Problem requirements:
Starting with the line that contains "wrist: (570, 1163)", reproduce each line through the end of the listing below, with no other output.

———

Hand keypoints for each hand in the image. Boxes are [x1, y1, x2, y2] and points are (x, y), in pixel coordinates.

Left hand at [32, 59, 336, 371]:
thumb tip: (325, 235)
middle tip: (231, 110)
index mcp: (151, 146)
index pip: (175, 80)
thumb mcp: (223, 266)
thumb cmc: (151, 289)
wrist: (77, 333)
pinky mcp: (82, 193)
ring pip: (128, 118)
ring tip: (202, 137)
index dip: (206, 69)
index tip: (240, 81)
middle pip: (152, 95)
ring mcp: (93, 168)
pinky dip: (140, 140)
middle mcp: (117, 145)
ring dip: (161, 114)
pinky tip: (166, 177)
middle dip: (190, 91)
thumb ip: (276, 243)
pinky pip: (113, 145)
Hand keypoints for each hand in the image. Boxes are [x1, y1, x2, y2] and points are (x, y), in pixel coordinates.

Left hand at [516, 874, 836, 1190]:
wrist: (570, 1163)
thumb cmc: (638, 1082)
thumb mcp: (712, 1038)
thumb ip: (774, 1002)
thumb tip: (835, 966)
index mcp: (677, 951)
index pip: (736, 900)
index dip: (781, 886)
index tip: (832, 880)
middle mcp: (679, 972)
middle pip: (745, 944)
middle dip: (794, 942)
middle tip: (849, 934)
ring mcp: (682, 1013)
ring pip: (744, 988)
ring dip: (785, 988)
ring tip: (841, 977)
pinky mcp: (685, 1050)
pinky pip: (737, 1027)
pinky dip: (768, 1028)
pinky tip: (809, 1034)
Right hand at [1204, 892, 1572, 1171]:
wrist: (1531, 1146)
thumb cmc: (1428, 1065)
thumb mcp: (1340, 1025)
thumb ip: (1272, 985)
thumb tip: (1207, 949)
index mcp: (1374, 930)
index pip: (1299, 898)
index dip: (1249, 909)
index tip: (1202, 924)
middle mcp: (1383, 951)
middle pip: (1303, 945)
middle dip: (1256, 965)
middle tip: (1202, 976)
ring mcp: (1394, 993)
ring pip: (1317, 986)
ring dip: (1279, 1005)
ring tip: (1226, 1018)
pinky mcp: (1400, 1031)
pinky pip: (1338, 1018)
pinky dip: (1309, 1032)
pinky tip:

———

Solution to this problem:
wrist: (570, 1163)
thumb cmc: (638, 1082)
thumb mcp: (712, 1038)
thumb ip: (774, 1002)
thumb tip: (835, 966)
index mcp: (677, 951)
index pip: (736, 900)
index dip: (781, 886)
index tip: (832, 880)
middle mcp: (679, 972)
middle pip: (745, 944)
middle dip: (794, 942)
middle tip: (849, 934)
ring mcp: (682, 1013)
ring pip: (744, 988)
ring dip: (785, 988)
ring tip: (841, 977)
pinky mcp: (685, 1050)
pinky pip: (737, 1027)
pinky dip: (768, 1028)
pinky tip: (809, 1034)
Right hand at [1204, 892, 1572, 1171]:
wrist: (1531, 1146)
thumb cmc: (1428, 1065)
thumb mcp: (1340, 1025)
thumb ip: (1272, 985)
thumb tip: (1207, 949)
index mcp: (1374, 930)
index pip: (1299, 898)
index dip: (1249, 909)
index tip: (1202, 924)
middle mcp: (1383, 951)
middle pip: (1303, 945)
middle dip: (1256, 965)
middle tip: (1202, 976)
ring mcp: (1394, 993)
ring pip: (1317, 986)
ring dip: (1279, 1005)
ring tip: (1226, 1018)
pinky mcp: (1400, 1031)
pinky pip: (1338, 1018)
pinky dip: (1309, 1032)
pinky tip:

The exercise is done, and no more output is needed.